KUTIPAN TEKS:
+---+
Menurut Ashov, untuk mengatasi masalah tersebut perusahaan tambah bisa mengambil langkah logis melakukan refinancing. Sementara syarat utama refinancing ialah perpanjangan izin. Diketahui banyak perusahaan tambang yang masa operasinya hampir jatuh tempo.
“Sehingga kami mendapatkan kesan perusahaan tambang seolah-olah diberikan karpet merah dengan berbagai modus UU Minerba,” ujarnya.
Karena alasan tersebut, Ashov mengatakan sangat penting bagi pemerintah untuk membuka data dan informasi terkait pertambangan sehingga masyarakat tahu dampak apa yang bisa saja terjadi. Keterbukaan informasi juga menghindari resiko sekelompok pihak yang mengambil keuntungan sendiri.
“Yang kita hindari moral hazard yakni jika hanya dua pihak yang tahu, risiko luar biasa sangat mungkin mengambil keputusan menguntungkan mereka saja dan tidak memberikan ruang aspirasi bagi masyarakat terdampak,” katanya.
Sementara, Koalisi #BersihkanIndonesia yang terdiri atas JATAM, WALHI Kalsel, JATAM Kaltim, dan Trend Asia, mendorong Kementerian Energi dan Sumber Daya Mineral (ESDM) untuk membuka dokumen Kontrak Perjanjian Karya Pengusahaan Pertambangan Batubara (PKP2B) milik PT Arutmin, PT Kaltim Prima Coal (KPC), PT Berau Coal (BC), PT Kideco Jaya Agung (KJA), dan PT Multi Harapan Utama (MHU).
+---+
DAFTAR TUGAS:
1. Salin persis bagian teks tentang keterbukaan data pertambangan dari "Sementara, Koalisi #BersihkanIndonesia" sampai "Harapan Utama (MHU).".
2. Sambung teks tentang keterbukaan data pertambangan, dimulai tepat setelah kalimat terakhirnya.
Catatan berikut merupakan bahan tersendiri yang terpisah dari teks tentang keterbukaan data pertambangan.

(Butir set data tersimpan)
+---+
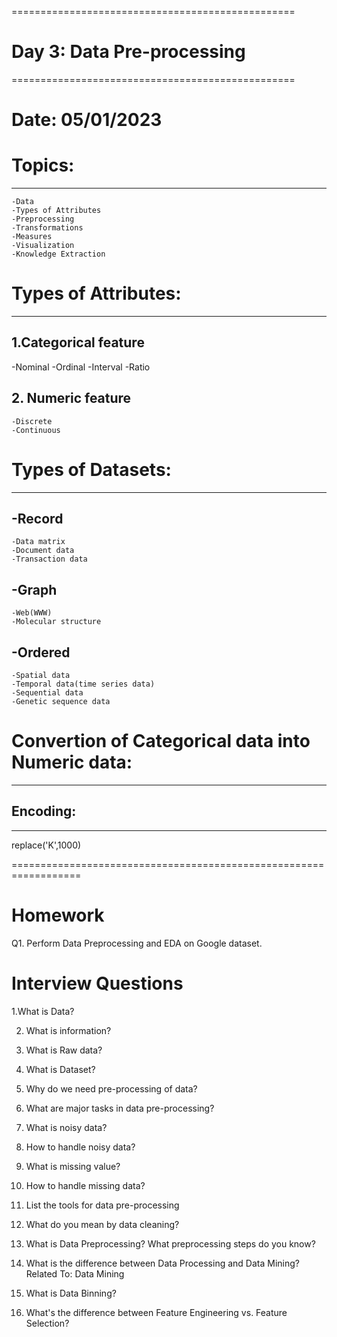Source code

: 
=================================================
# Day 3: Data Pre-processing
=================================================
# Date: 05/01/2023
# Topics:
------------------
	-Data
	-Types of Attributes
	-Preprocessing
	-Transformations
	-Measures
	-Visualization
    -Knowledge Extraction
    
    
# Types of Attributes:
----------------------

## 1.Categorical feature
  -Nominal
  -Ordinal
  -Interval
  -Ratio

## 2. Numeric feature
    -Discrete
    -Continuous

# Types of Datasets:
---------------------
## -Record
    -Data matrix
    -Document data
    -Transaction data
## -Graph
    -Web(WWW)
    -Molecular structure
## -Ordered
    -Spatial data
    -Temporal data(time series data)
    -Sequential data
    -Genetic sequence data
    
# Convertion of Categorical data into  Numeric data:
---------------------------------------------------
## Encoding:
----------

replace('K',1000)

==================================================================

# Homework

Q1. Perform Data Preprocessing and EDA on Google dataset.


# Interview Questions
1.What is Data?

2. What is information?

3. What is Raw data?

4. What is Dataset?

5. Why do we need pre-processing of data?

6. What are major tasks in data pre-processing?

7. What is noisy data?

8. How to handle noisy data?

9. What is missing value?

10. How to handle missing data?

11. List the tools for data pre-processing

12. What do you mean by data cleaning?

13. What is Data Preprocessing? What preprocessing steps do you know?   

14. What is the difference between Data Processing and Data Mining?  Related To: Data Mining

15. What is Data Binning?  

16. What's the difference between Feature Engineering vs. Feature Selection? 
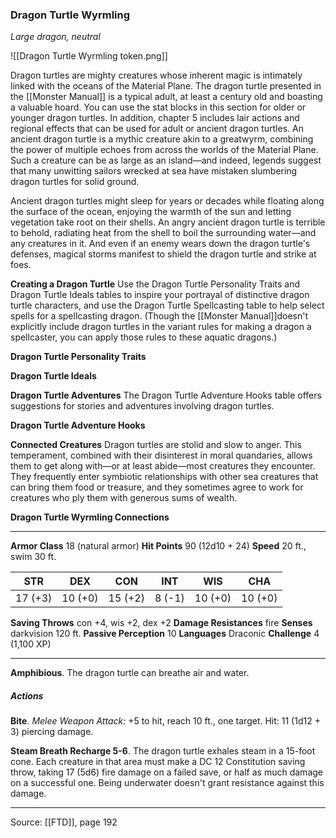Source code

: ### Dragon Turtle Wyrmling
_Large dragon, neutral_

![[Dragon Turtle Wyrmling token.png]]

Dragon turtles are mighty creatures whose inherent magic is intimately linked with the oceans of the Material Plane. The dragon turtle presented in the [[Monster Manual]] is a typical adult, at least a century old and boasting a valuable hoard. You can use the stat blocks in this section for older or younger dragon turtles. In addition, chapter 5 includes lair actions and regional effects that can be used for adult or ancient dragon turtles. An ancient dragon turtle is a mythic creature akin to a greatwyrm, combining the power of multiple echoes from across the worlds of the Material Plane. Such a creature can be as large as an island—and indeed, legends suggest that many unwitting sailors wrecked at sea have mistaken slumbering dragon turtles for solid ground.

Ancient dragon turtles might sleep for years or decades while floating along the surface of the ocean, enjoying the warmth of the sun and letting vegetation take root on their shells. An angry ancient dragon turtle is terrible to behold, radiating heat from the shell to boil the surrounding water—and any creatures in it. And even if an enemy wears down the dragon turtle's defenses, magical storms manifest to shield the dragon turtle and strike at foes.


**Creating a Dragon Turtle** Use the Dragon Turtle Personality Traits and Dragon Turtle Ideals tables to inspire your portrayal of distinctive dragon turtle characters, and use the Dragon Turtle Spellcasting table to help select spells for a spellcasting dragon. (Though the [[Monster Manual]]doesn't explicitly include dragon turtles in the variant rules for making a dragon a spellcaster, you can apply those rules to these aquatic dragons.)

**Dragon Turtle Personality Traits** 


**Dragon Turtle Ideals** 



**Dragon Turtle Adventures** The Dragon Turtle Adventure Hooks table offers suggestions for stories and adventures involving dragon turtles.

**Dragon Turtle Adventure Hooks** 


**Connected Creatures** Dragon turtles are stolid and slow to anger. This temperament, combined with their disinterest in moral quandaries, allows them to get along with—or at least abide—most creatures they encounter. They frequently enter symbiotic relationships with other sea creatures that can bring them food or treasure, and they sometimes agree to work for creatures who ply them with generous sums of wealth.


**Dragon Turtle Wyrmling Connections** 






---

**Armor Class** 18 (natural armor)
**Hit Points** 90 (12d10 + 24)
**Speed** 20 ft., swim 30 ft.

| STR     | DEX     | CON     | INT     | WIS     | CHA     |
|---------|---------|---------|---------|---------|---------|
| 17 (+3) | 10 (+0) | 15 (+2) | 8 (-1) | 10 (+0) | 10 (+0) |

**Saving Throws** con +4, wis +2, dex +2
**Damage Resistances** fire
**Senses** darkvision 120 ft.
**Passive Perception** 10
**Languages** Draconic
**Challenge** 4 (1,100 XP)

---

**Amphibious**. The dragon turtle can breathe air and water.

##### Actions
**Bite**. _Melee Weapon Attack:_ +5 to hit, reach 10 ft., one target. Hit: 11 (1d12 + 3) piercing damage.

**Steam Breath Recharge 5-6**. The dragon turtle exhales steam in a 15-foot cone. Each creature in that area must make a DC 12 Constitution saving throw, taking 17 (5d6) fire damage on a failed save, or half as much damage on a successful one. Being underwater doesn't grant resistance against this damage.


---

Source: [[FTD]], page 192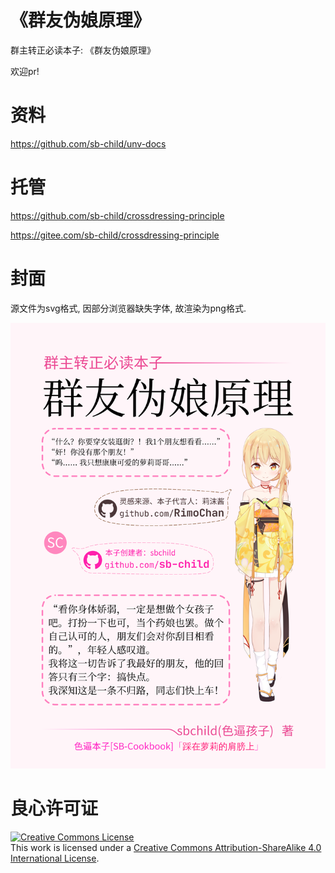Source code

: # 《群友伪娘原理》
群主转正必读本子: 《群友伪娘原理》

欢迎pr!

# 资料
https://github.com/sb-child/unv-docs

# 托管
https://github.com/sb-child/crossdressing-principle

https://gitee.com/sb-child/crossdressing-principle

# 封面
源文件为svg格式, 因部分浏览器缺失字体, 故渲染为png格式.

<img src="cover.png" />

# 良心许可证
<a rel="license" href="http://creativecommons.org/licenses/by-sa/4.0/"><img alt="Creative Commons License" style="border-width:0" src="https://i.creativecommons.org/l/by-sa/4.0/88x31.png" /></a><br />This work is licensed under a <a rel="license" href="http://creativecommons.org/licenses/by-sa/4.0/">Creative Commons Attribution-ShareAlike 4.0 International License</a>.
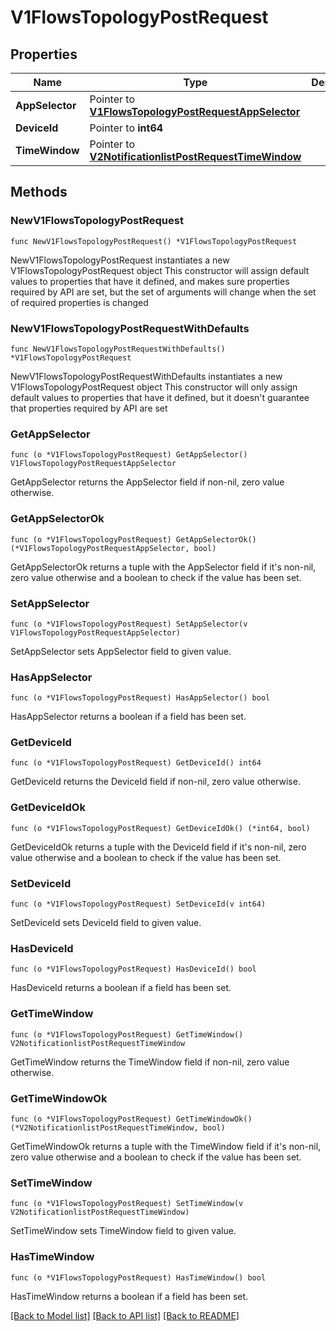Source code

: # V1FlowsTopologyPostRequest

## Properties

Name | Type | Description | Notes
------------ | ------------- | ------------- | -------------
**AppSelector** | Pointer to [**V1FlowsTopologyPostRequestAppSelector**](V1FlowsTopologyPostRequestAppSelector.md) |  | [optional] 
**DeviceId** | Pointer to **int64** |  | [optional] 
**TimeWindow** | Pointer to [**V2NotificationlistPostRequestTimeWindow**](V2NotificationlistPostRequestTimeWindow.md) |  | [optional] 

## Methods

### NewV1FlowsTopologyPostRequest

`func NewV1FlowsTopologyPostRequest() *V1FlowsTopologyPostRequest`

NewV1FlowsTopologyPostRequest instantiates a new V1FlowsTopologyPostRequest object
This constructor will assign default values to properties that have it defined,
and makes sure properties required by API are set, but the set of arguments
will change when the set of required properties is changed

### NewV1FlowsTopologyPostRequestWithDefaults

`func NewV1FlowsTopologyPostRequestWithDefaults() *V1FlowsTopologyPostRequest`

NewV1FlowsTopologyPostRequestWithDefaults instantiates a new V1FlowsTopologyPostRequest object
This constructor will only assign default values to properties that have it defined,
but it doesn't guarantee that properties required by API are set

### GetAppSelector

`func (o *V1FlowsTopologyPostRequest) GetAppSelector() V1FlowsTopologyPostRequestAppSelector`

GetAppSelector returns the AppSelector field if non-nil, zero value otherwise.

### GetAppSelectorOk

`func (o *V1FlowsTopologyPostRequest) GetAppSelectorOk() (*V1FlowsTopologyPostRequestAppSelector, bool)`

GetAppSelectorOk returns a tuple with the AppSelector field if it's non-nil, zero value otherwise
and a boolean to check if the value has been set.

### SetAppSelector

`func (o *V1FlowsTopologyPostRequest) SetAppSelector(v V1FlowsTopologyPostRequestAppSelector)`

SetAppSelector sets AppSelector field to given value.

### HasAppSelector

`func (o *V1FlowsTopologyPostRequest) HasAppSelector() bool`

HasAppSelector returns a boolean if a field has been set.

### GetDeviceId

`func (o *V1FlowsTopologyPostRequest) GetDeviceId() int64`

GetDeviceId returns the DeviceId field if non-nil, zero value otherwise.

### GetDeviceIdOk

`func (o *V1FlowsTopologyPostRequest) GetDeviceIdOk() (*int64, bool)`

GetDeviceIdOk returns a tuple with the DeviceId field if it's non-nil, zero value otherwise
and a boolean to check if the value has been set.

### SetDeviceId

`func (o *V1FlowsTopologyPostRequest) SetDeviceId(v int64)`

SetDeviceId sets DeviceId field to given value.

### HasDeviceId

`func (o *V1FlowsTopologyPostRequest) HasDeviceId() bool`

HasDeviceId returns a boolean if a field has been set.

### GetTimeWindow

`func (o *V1FlowsTopologyPostRequest) GetTimeWindow() V2NotificationlistPostRequestTimeWindow`

GetTimeWindow returns the TimeWindow field if non-nil, zero value otherwise.

### GetTimeWindowOk

`func (o *V1FlowsTopologyPostRequest) GetTimeWindowOk() (*V2NotificationlistPostRequestTimeWindow, bool)`

GetTimeWindowOk returns a tuple with the TimeWindow field if it's non-nil, zero value otherwise
and a boolean to check if the value has been set.

### SetTimeWindow

`func (o *V1FlowsTopologyPostRequest) SetTimeWindow(v V2NotificationlistPostRequestTimeWindow)`

SetTimeWindow sets TimeWindow field to given value.

### HasTimeWindow

`func (o *V1FlowsTopologyPostRequest) HasTimeWindow() bool`

HasTimeWindow returns a boolean if a field has been set.


[[Back to Model list]](../README.md#documentation-for-models) [[Back to API list]](../README.md#documentation-for-api-endpoints) [[Back to README]](../README.md)


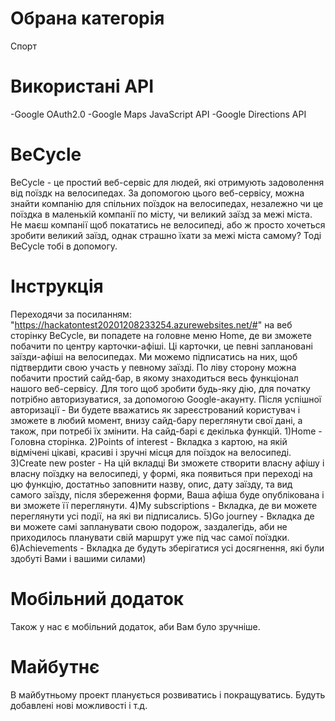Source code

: # Обрана категорія
Спорт

# Використані API
-Google OAuth2.0
-Google Maps JavaScript API
-Google Directions API

# BeCycle
BeCycle - це простий веб-сервіс для людей, які отримують задоволення від поїздк на велосипедах.
За допомогою цього веб-сервісу, можна знайти компанію для спільних поїздок на велосипедах, незалежно чи це поїздка в маленькій компанії по місту, чи великий заїзд за межі міста.
Не маєш компанії щоб покататись не велосипеді, або ж просто хочеться зробити великий заїзд, однак страшно їхати за межі міста самому? Тоді BeCycle тобі в допомогу.

# Інструкція
Переходячи за посиланням: "https://hackatontest20201208233254.azurewebsites.net/#" на веб сторінку BeCycle, ви попадете на головне меню Home, де ви зможете побачити по центру карточки-афіші. Ці карточки, це певні заплановані заїзди-афіші на велосипедах. Ми можемо підписатись на них, щоб підтвердити свою участь у певному заїзді.
По ліву сторону можна побачити простий сайд-бар, в якому знаходиться весь функціонал нашого веб-сервісу.
Для того щоб зробити будь-яку дію, для початку потрібно авторизуватися, за допомогою Google-акаунту. Після успішної авторизації - Ви будете вважатись як зареєстрований користувач і зможете в любий момент, внизу сайд-бару переглянути свої дані, а також, при потребі їх змінити.
На сайд-барі є декілька функцій.
1)Home - Головна сторінка.
2)Points of interest - Вкладка з картою, на якій відмічені цікаві, красиві і зручні місця для поїздок на велосипеді.
3)Create new poster - На цій вкладці Ви зможете створити власну афішу і власну поїздку на велосипеді, у формі, яка появиться при переході на цю функцію, достатньо заповнити назву, опис, дату заїзду, та вид самого заїзду, після збереження форми, Ваша афіша буде опублікована і ви зможете її переглянути.
4)My subscriptions - Вкладка, де ви можете переглянути усі події, на які ви підписались.
5)Go journey - Вкладка де ви можете самі запланувати свою подорож, заздалегідь, аби не приходилось планувати свій маршрут уже під час самої поїздки.
6)Achievements - Вкладка де будуть зберігатися усі досягнення, які були здобуті Вами і вашими силами)

# Мобільний додаток
Також у нас є мобільний додаток, аби Вам було зручніше.
# Майбутнє
В майбутньому проект планується розвиватись і покращуватись.
Будуть добавлені нові можливості і т.д.
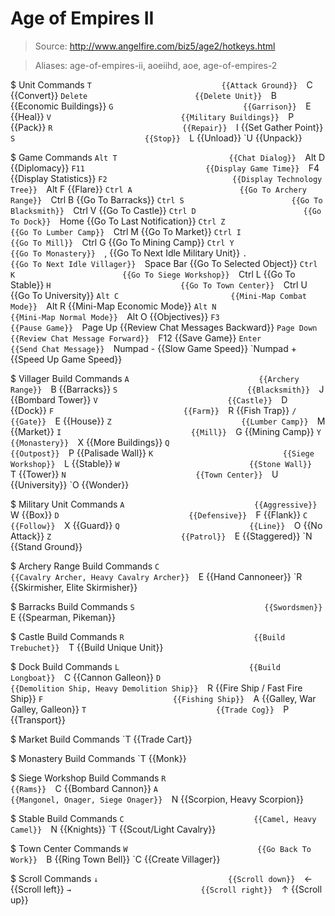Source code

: # Age of Empires II

> Source: http://www.angelfire.com/biz5/age2/hotkeys.html

> Aliases: age-of-empires-ii, aoeiihd, aoe, age-of-empires-2

$ Unit Commands
    `T                             {{Attack Ground}} 
    `C                             {{Convert}} 
    `Delete                        {{Delete Unit}} 
    `B                             {{Economic Buildings}} 
    `G                             {{Garrison}} 
    `E                             {{Heal}} 
    `V                             {{Military Buildings}} 
    `P                             {{Pack}} 
    `R                             {{Repair}} 
    `I                             {{Set Gather Point}} 
    `S                             {{Stop}} 
    `L                             {{Unload}} 
    `U                             {{Unpack}} 

$ Game Commands
    `Alt T                         {{Chat Dialog}} 
    `Alt D                         {{Diplomacy}} 
    `F11                           {{Display Game Time}} 
    `F4                            {{Display Statistics}} 
    `F2                            {{Display Technology Tree}} 
    `Alt F                         {{Flare}} 
    `Ctrl A                        {{Go To Archery Range}} 
    `Ctrl B                        {{Go To Barracks}} 
    `Ctrl S                        {{Go To Blacksmith}} 
    `Ctrl V                        {{Go To Castle}} 
    `Ctrl D                        {{Go To Dock}} 
    `Home                          {{Go To Last Notification}} 
    `Ctrl Z                        {{Go To Lumber Camp}} 
    `Ctrl M                        {{Go To Market}} 
    `Ctrl I                        {{Go To Mill}} 
    `Ctrl G                        {{Go To Mining Camp}} 
    `Ctrl Y                        {{Go To Monastery}} 
    `,                             {{Go To Next Idle Military Unit}} 
    `.                             {{Go To Next Idle Villager}} 
    `Space Bar                     {{Go To Selected Object}} 
    `Ctrl K                        {{Go To Siege Workshop}} 
    `Ctrl L                        {{Go To Stable}} 
    `H                             {{Go To Town Center}} 
    `Ctrl U                        {{Go To University}} 
    `Alt C                         {{Mini-Map Combat Mode}} 
    `Alt R                         {{Mini-Map Economic Mode}} 
    `Alt N                         {{Mini-Map Normal Mode}} 
    `Alt O                         {{Objectives}} 
    `F3                            {{Pause Game}} 
    `Page Up                       {{Review Chat Messages Backward}} 
    `Page Down                     {{Review Chat Message Forward}} 
    `F12                           {{Save Game}} 
    `Enter                         {{Send Chat Message}} 
    `Numpad -                      {{Slow Game Speed}} 
    `Numpad +                      {{Speed Up Game Speed}} 

$ Villager Build Commands
    `A                             {{Archery Range}} 
    `B                             {{Barracks}} 
    `S                             {{Blacksmith}} 
    `J                             {{Bombard Tower}} 
    `V                             {{Castle}} 
    `D                             {{Dock}} 
    `F                             {{Farm}} 
    `R                             {{Fish Trap}} 
    `/                             {{Gate}} 
    `E                             {{House}} 
    `Z                             {{Lumber Camp}} 
    `M                             {{Market}} 
    `I                             {{Mill}} 
    `G                             {{Mining Camp}} 
    `Y                             {{Monastery}} 
    `X                             {{More Buildings}} 
    `Q                             {{Outpost}} 
    `P                             {{Palisade Wall}} 
    `K                             {{Siege Workshop}} 
    `L                             {{Stable}} 
    `W                             {{Stone Wall}} 
    `T                             {{Tower}} 
    `N                             {{Town Center}} 
    `U                             {{University}} 
    `O                             {{Wonder}} 

$ Military Unit Commands
    `A                             {{Aggressive}} 
    `W                             {{Box}} 
    `D                             {{Defensive}} 
    `F                             {{Flank}} 
    `C                             {{Follow}} 
    `X                             {{Guard}} 
    `Q                             {{Line}} 
    `O                             {{No Attack}} 
    `Z                             {{Patrol}} 
    `E                             {{Staggered}} 
    `N                             {{Stand Ground}} 

$ Archery Range Build Commands
    `C                             {{Cavalry Archer, Heavy Cavalry Archer}} 
    `E                             {{Hand Cannoneer}} 
    `R                             {{Skirmisher, Elite Skirmisher}} 

$ Barracks Build Commands
    `S                             {{Swordsmen}} 
    `E                             {{Spearman, Pikeman}} 

$ Castle Build Commands
    `R                             {{Build Trebuchet}} 
    `T                             {{Build Unique Unit}} 

$ Dock Build Commands
    `L                             {{Build Longboat}} 
    `C                             {{Cannon Galleon}} 
    `D                             {{Demolition Ship, Heavy Demolition Ship}} 
    `R                             {{Fire Ship / Fast Fire Ship}} 
    `F                             {{Fishing Ship}} 
    `A                             {{Galley, War Galley, Galleon}} 
    `T                             {{Trade Cog}} 
    `P                             {{Transport}} 

$ Market Build Commands
    `T                             {{Trade Cart}} 

$ Monastery Build Commands
    `T                             {{Monk}} 

$ Siege Workshop Build Commands
    `R                             {{Rams}} 
    `C                             {{Bombard Cannon}} 
    `A                             {{Mangonel, Onager, Siege Onager}} 
    `N                             {{Scorpion, Heavy Scorpion}} 

$ Stable Build Commands
    `C                             {{Camel, Heavy Camel}} 
    `N                             {{Knights}} 
    `T                             {{Scout/Light Cavalry}} 

$ Town Center Commands
    `W                             {{Go Back To Work}} 
    `B                             {{Ring Town Bell}} 
    `C                             {{Create Villager}} 

$ Scroll Commands
    `↓                             {{Scroll down}} 
    `←                             {{Scroll left}} 
    `→                             {{Scroll right}} 
    `↑                             {{Scroll up}} 

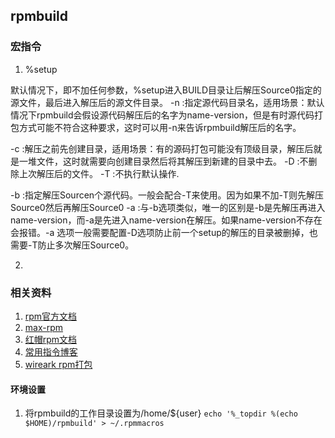 ## rpmbuild

### 宏指令

1. %setup

  默认情况下，即不加任何参数，%setup进入BUILD目录让后解压Source0指定的源文件，最后进入解压后的源文件目录。
  -n :指定源代码目录名，适用场景：默认情况下rpmbuild会假设源代码解压后的名字为name-version，但是有时源代码打包方式可能不符合这种要求，这时可以用-n来告诉rpmbuild解压后的名字。

  -c :解压之前先创建目录，适用场景：有的源码打包可能没有顶级目录，解压后就是一堆文件，这时就需要向创建目录然后将其解压到新建的目录中去。
  -D :不删除上次解压后的文件。
  -T :不执行默认操作.

  -b :指定解压Sourcen个源代码。一般会配合-T来使用。因为如果不加-T则先解压Source0然后再解压Source0
  -a :与-b选项类似，唯一的区别是-b是先解压再进入name-version，而-a是先进入name-version在解压。如果name-version不存在会报错。-a 选项一般需要配置-D选项防止前一个setup的解压的目录被删掉，也需要-T防止多次解压Source0。

2. 



### 相关资料
1. [rpm官方文档](http://rpm.org/documentation.html)
2. [max-rpm](http://rpm.org/max-rpm-snapshot/)
3. [红帽rpm文档](https://docs.fedoraproject.org/en-US/Fedora_Draft_Documentation/0.1/html/RPM_Guide/index.html)
4. [常用指令博客](https://app.yinxiang.com/shard/s59/nl/12200770/2d59215f-0b2a-462e-9d76-5ff2c0e70cb2/)
5. [wireark rpm打包](https://github.com/wireshark/wireshark/tree/master/packaging/rpm/SPECS)




#### 环境设置

1. 将rpmbuild的工作目录设置为/home/${user}
`echo '%_topdir %(echo $HOME)/rpmbuild' > ~/.rpmmacros`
+---+
KUNCI JAWABAN:
1.
Sementara, Koalisi #BersihkanIndonesia yang terdiri atas JATAM, WALHI Kalsel, JATAM Kaltim, dan Trend Asia, mendorong Kementerian Energi dan Sumber Daya Mineral (ESDM) untuk membuka dokumen Kontrak Perjanjian Karya Pengusahaan Pertambangan Batubara (PKP2B) milik PT Arutmin, PT Kaltim Prima Coal (KPC), PT Berau Coal (BC), PT Kideco Jaya Agung (KJA), dan PT Multi Harapan Utama (MHU).

2.
Selain itu, koalisi juga meminta pemerintah membuka daftar nama tim yang melakukan evaluasi, perkembangan evaluasi hingga instrumen evaluasi yang digunakan.
“Karena itulah kami merasa penting untuk mendesak pemerintah transparan, terbuka pada publik, terutama bagi masyarakat yang mengalami dampak buruk akibat operasi perusahaanperusahaan pertambangan tersebut,” ujar Dinamisator JATAM Kaltim, Pradarma Rupang dalam keterangan resmi.
Rupang mengatakan sesuai UU Keterbukaan Informasi Publik, data-data tersebut termasuk dalam kategori data publik yang dapat kapan saja diakses dan dibuka pada masyarakat luas.
“Kami juga ingin tahu apakah masyarakat juga diajak bicara saat melakukan evaluasi termasuk siapa saja daftar nama tim evaluatornya, apa ada anggota tim yang konflik kepentingan, apakah melibatkan wakil dan komponen masyarakat korban, seberapa independen tim ini?” katanya.